I was there for the great race once, albeit not in Melbourne. Instead, on the first Tuesday of November, 1988, I found myself watching it on television in Perth. And I suppose Perth stopped for the event too, although it could be a quiet town even when busy, so it was hard to tell.

Some weeks afterwards, working my way around the country, I crossed the Nullarbor Desert – 36 hours on a bus – and stayed for a while near Ballarat before heading to Melbourne, where I spent several months working shifts in a zinc smelter.

My all-male colleagues were in general very chauvinistic, in the original, patriotic sense of the word, at least. They held (and at the same time shared, frequently) the view that Australia was “the best bloody country in the world”. But they were especially proud of their sports stars, as well they might be.

My year there coincided with an Ashes cricket series when, as was usual, the Australians were rampant. And exposed constantly to the local jingoism, I found myself suffering from a strange mental condition.

I didn’t immediately identify it. Then a shocking diagnosis emerged – I was secretly rooting for England (the illness was successfully treated by a return to Ireland in time to watch BBC coverage of the 1990 World Cup).

Anyway, the fierce partisanship of colleagues led me into the occasional stupid argument in Melbourne, especially during the long night shifts. And the most stupid of these arguments, I recall, was one about the respective merits of Irish and Australian racehorses. Now this was entirely moot at the time, because Australian and European horses never competed together then. But I protested that Irish trainers, jockeys, and horses did at least test themselves against British and French opposition, and occasionally American. None of which logic helped me win the argument.

Then of course, four years later, Dermot Weld embarked on his famous voyage into the horse-racing unknown. And when he and Vintage Crop won the Melbourne Cup at the first attempt, I experienced near-toxic levels of schadenfreude – all the more dangerous because I had no outlet, being back in Dublin by then.
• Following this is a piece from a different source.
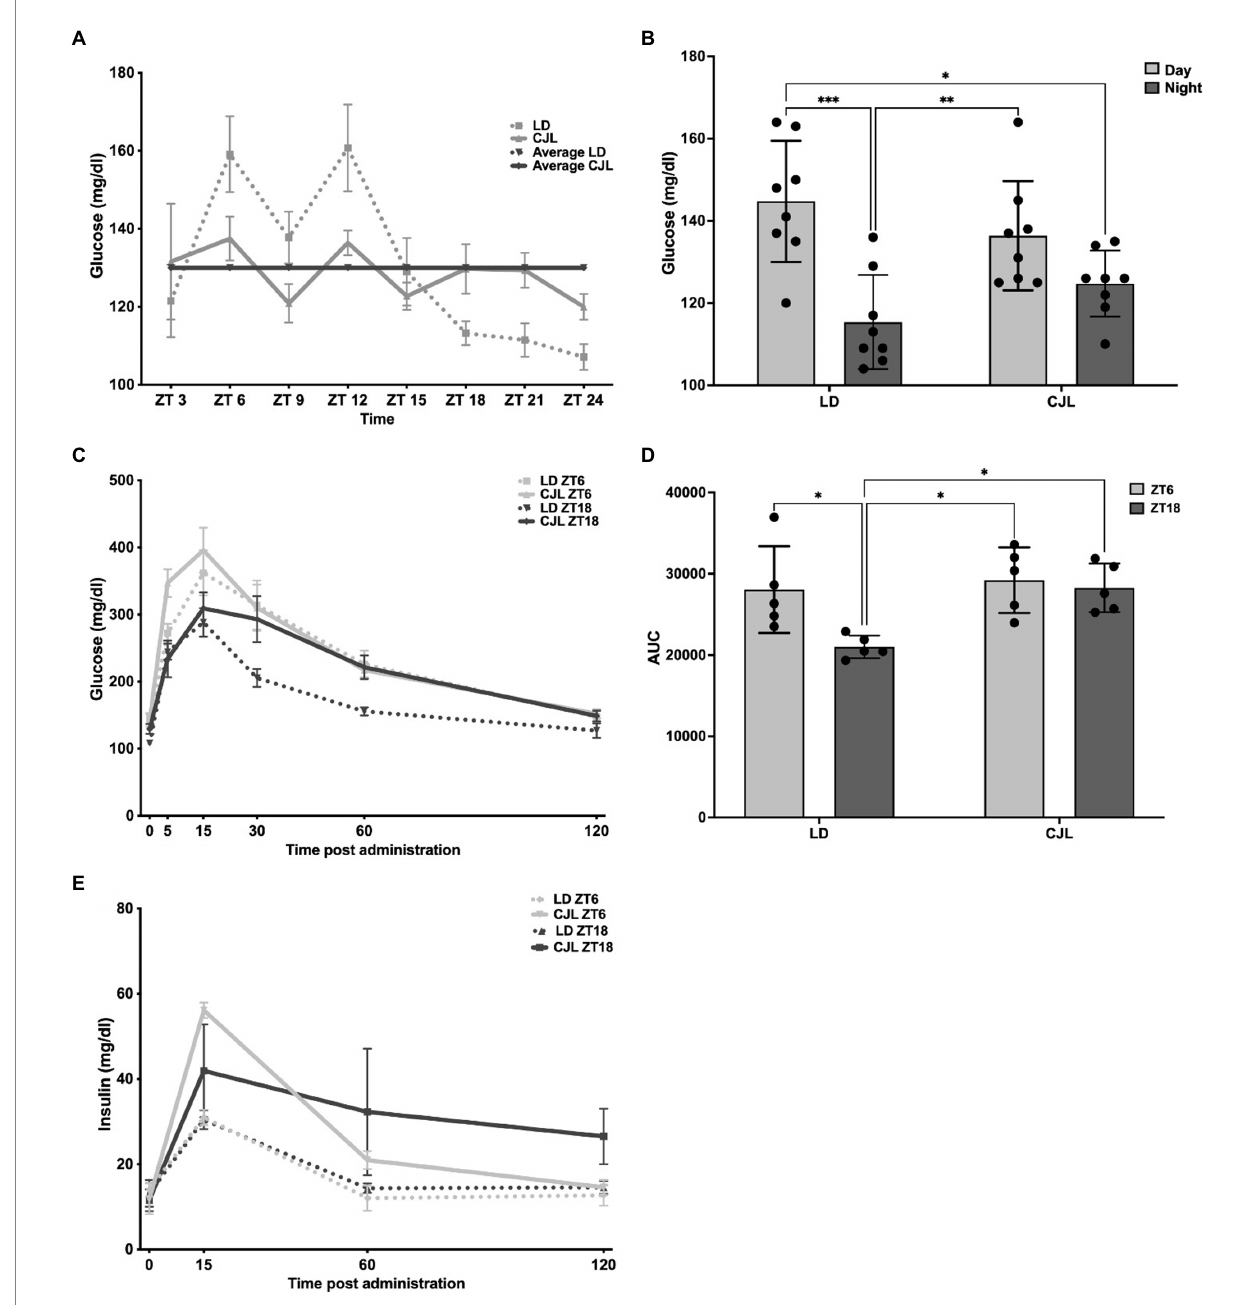
FIGURE 2 Daily glucose homeostasis is altered under CJL conditions. (A) Daily rhythm in blood glucose concentration (mg/dl) under ad libitum feeding along LD 12:12 in control mice under LD (dotted line) and under CJL (solid line). The daily mean for each group is also indicated. Two-way ANOVA, p = 0.0058, F = 3.05 for interaction; p < 0.0001, F = 6.145 for ZT; p = 0.682, F = 0.1685 for light schedule. Mean values for each ZT of control mice ( n = 5) were significantly adjusted to a cosine wave of 24 h (Ho: amplitude = 0, p < 0.05), having the following parameters: MESOR: 130 mg/dl, amplitude: 34.4 mg/dl, acrophase: ZT7. (B) Mean values obtained by averaging ZT3, ZT6, ZT9, ZT12 for light, and ZT15, ZT18, ZT21, ZT0 for dark conditions. During the light phase, the values increase and in the dark, the values decrease for LD and CJL conditions. Two-way ANOVA, p = 0.0481, F = 4.271 for interaction; p < 0.0001, F = 22.79 for day and night; followed by Tukey’s multiple comparisons test: *** p < 0.001, ** p < 0.01, * p < 0.05; n = 8. (C) Blood glucose concentration kinetics after delivering 2 g/kg ( t = 0) intraperitoneal glucose (IPGTT) in mice under LD (dotted line) at or under CJL (solid line), both at ZT6 (gray) or ZT18 (black). Glycemia values were measured at t = 0, t = 5, t = 15, t = 30, t = 60, and t = 120 (min) after glucose administration. Significant differences were found for glycemia kinetics between LD and CJL; however, no significant differences were observed for the two ZTs. Values are expressed as mean ± SEM at each time. Three-ways ANOVA, p < 0.0001, F = 20.63 for time; p = 0.006, F = 26.75 for light schedule; p = 0.2861, F = 1.51 for ZTs; p = 0.28, F = 2.75 for time × time schedule; p = 0.37, F = 1.14 for time × ZT; p = 0.56, F = 0.39 for time schedule × ZT; p = 0.55, F = 0.72 for time × time schedule × ZT. (D) Value of the area under the curve (AUC) to estimate the rate of appearance/disappearance of blood glucose, as an indicator of tolerance. A lower value was observed in LD at ZT18 compared to the CJL condition. Values represented as mean ± SEM. Two-way ANOVA, p = 0.0871, F = 3.322 for interaction; p = 0.0227, F = 6.357 for light schedule; p = 0.0293, F = 5.726 for ZT; followed by Tukey’s multiple comparisons test: * p < 0.05; n = 5. (E) Blood insulin values after delivering 2 g/kg ( t = 0) intraperitoneal glucose (IPGTT) in mice under LD (dotted line) at or under CJL (solid line), both at ZT6 (gray) or ZT18 (black). Insulin values were measured at t = 0, t = 5, t = 15, t = 30, t = 60, and t = 120 (min) after glucose administration. Values are expressed as mean ± SEM at each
Only heroic restraint prevented me tracking down my former colleagues and sending them early Christmas cards.

Weld won again in 2002, and those remain the only Irish (or indeed European) successes in the race, although there was nearly a third this week.

Had his jockey found a gap in the finishing straight without having to take that violent detour, Willie Mullins’s runner would likely have bridged the ¾-length distance by which he finished second. But much as the great Carlow trainer might have deserved it, I’m glad that didn’t happen. As he’d have been the first to admit, the good guys won.